With Macau being muted, Greff lowered his estimates while, on the other hand, boosting the estimates for Singapore.
“Our sense is that when we point this out to investors, they are surprised it is that high and the general perception is that Macau is the majority of the current equity value (and it was in the past when Macau was in its strong performing periods, prepandemic),” said Greff in his report, adding that many industry participants regard Macau as a “washed out” market.
Since Greff and many other analysts predicted that Macau won’t be able to make its comeback any time this year, all eyes turn to Singapore, which, according to Greff, is the source for approximately half of LVS’ current market cap.

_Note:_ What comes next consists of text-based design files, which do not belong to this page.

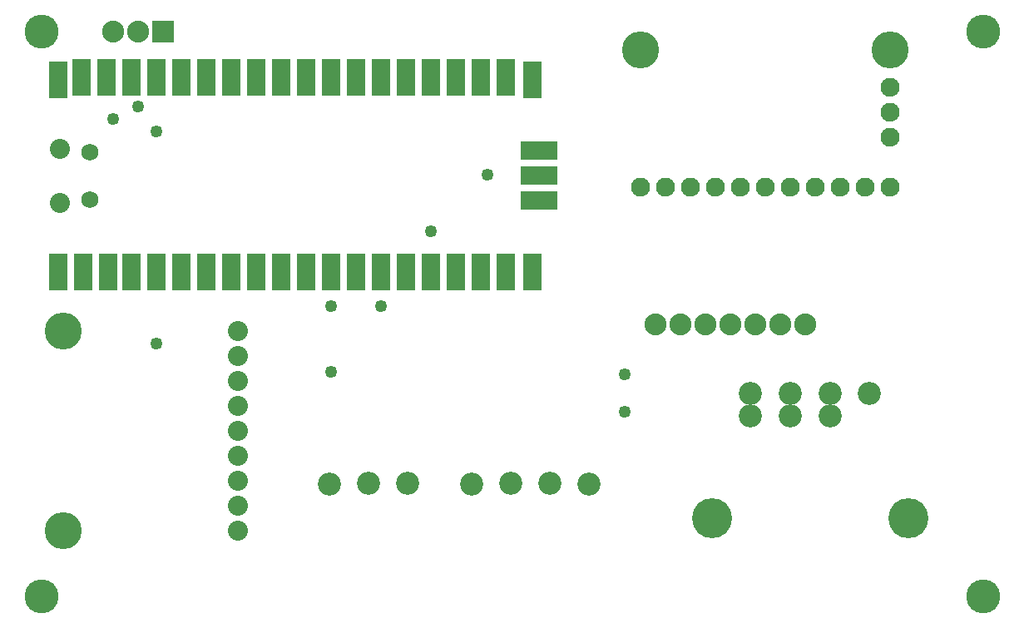
<source format=gts>
G04 MADE WITH FRITZING*
G04 WWW.FRITZING.ORG*
G04 DOUBLE SIDED*
G04 HOLES PLATED*
G04 CONTOUR ON CENTER OF CONTOUR VECTOR*
%ASAXBY*%
%FSLAX23Y23*%
%MOIN*%
%OFA0B0*%
%SFA1.0B1.0*%
%ADD10C,0.088000*%
%ADD11C,0.092677*%
%ADD12C,0.160000*%
%ADD13C,0.076000*%
%ADD14C,0.148425*%
%ADD15C,0.080000*%
%ADD16C,0.135984*%
%ADD17C,0.096614*%
%ADD18C,0.049370*%
%ADD19C,0.068000*%
%ADD20R,0.088000X0.088000*%
%ADD21R,0.076333X0.148458*%
%ADD22R,0.076000X0.148000*%
%ADD23R,0.076333X0.148000*%
%ADD24R,0.077375X0.148458*%
%ADD25R,0.148708X0.077500*%
%LNMASK1*%
G90*
G70*
G54D10*
X3162Y1183D03*
X3062Y1183D03*
X2962Y1183D03*
X2862Y1183D03*
X2762Y1183D03*
X2662Y1183D03*
X2562Y1183D03*
G54D11*
X3262Y908D03*
X3102Y908D03*
X2942Y908D03*
X3419Y908D03*
X3262Y817D03*
X2942Y817D03*
X3102Y817D03*
G54D12*
X3575Y408D03*
X2788Y408D03*
G54D13*
X3500Y1933D03*
X3500Y2033D03*
X3500Y2133D03*
X3500Y1733D03*
X3400Y1733D03*
X3300Y1733D03*
X3200Y1733D03*
G54D14*
X3500Y2283D03*
G54D13*
X3100Y1733D03*
X3000Y1733D03*
X2900Y1733D03*
X2800Y1733D03*
X2700Y1733D03*
X2600Y1733D03*
X2500Y1733D03*
G54D14*
X2500Y2283D03*
G54D15*
X887Y358D03*
X887Y458D03*
G54D14*
X187Y358D03*
G54D15*
X887Y558D03*
X887Y658D03*
X887Y758D03*
X887Y858D03*
X887Y958D03*
X887Y1058D03*
X887Y1158D03*
G54D14*
X187Y1158D03*
G54D16*
X100Y2358D03*
X100Y95D03*
X3874Y95D03*
X3874Y2358D03*
G54D10*
X587Y2358D03*
X487Y2358D03*
X387Y2358D03*
G54D17*
X3500Y2283D03*
X2500Y2283D03*
X187Y1158D03*
X187Y358D03*
G54D18*
X1887Y1783D03*
X562Y1958D03*
X562Y1108D03*
X487Y2058D03*
X387Y2008D03*
X1662Y1558D03*
G54D15*
X173Y1886D03*
X173Y1672D03*
G54D19*
X293Y1683D03*
X293Y1874D03*
G54D11*
X1254Y545D03*
X2139Y546D03*
X1981Y546D03*
X1824Y545D03*
X2295Y545D03*
X1566Y547D03*
X1410Y547D03*
G54D18*
X2437Y833D03*
X2437Y983D03*
X1262Y995D03*
X1262Y1258D03*
X1462Y1258D03*
G54D20*
X587Y2358D03*
G54D21*
X167Y1394D03*
G54D22*
X268Y1394D03*
X368Y1394D03*
X461Y1394D03*
X561Y1394D03*
X661Y1394D03*
X761Y1394D03*
X861Y1394D03*
X961Y1394D03*
X1061Y1394D03*
X1161Y1394D03*
X1261Y1394D03*
X1361Y1394D03*
X1461Y1394D03*
X1561Y1394D03*
X1661Y1394D03*
X1761Y1394D03*
X1861Y1394D03*
X1961Y1394D03*
G54D23*
X2067Y1394D03*
G54D24*
X2068Y2165D03*
G54D22*
X1961Y2173D03*
X1861Y2173D03*
X1761Y2173D03*
X1661Y2173D03*
X1561Y2173D03*
X1461Y2173D03*
X1361Y2173D03*
X1261Y2173D03*
X1161Y2173D03*
X1061Y2173D03*
X961Y2173D03*
X861Y2173D03*
X761Y2173D03*
X661Y2173D03*
X561Y2173D03*
X461Y2173D03*
X361Y2173D03*
X261Y2173D03*
G54D23*
X167Y2165D03*
G54D25*
X2093Y1679D03*
X2093Y1780D03*
X2093Y1880D03*
G04 End of Mask1*
M02*
</source>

“We can remember a time when investors (and us, too) were ascribing 15x plus multiples to Singapore, even when its past EBITDA growth slowed given capacity constraints there.”
LVS now practically depends on Marina Bay Sands, an iconic integrated resort that sits on a 570,000 sqm waterfront site of Marina Bay in Singapore. Singapore boasts a practical COVID-19 vaccine policy and travel curb ease, effectively inviting premium mass players back on casino tables. Greff forecasted that the MBS property will bring in $1.2 billion in terms of a one-year forward annual property level EBITDA rate.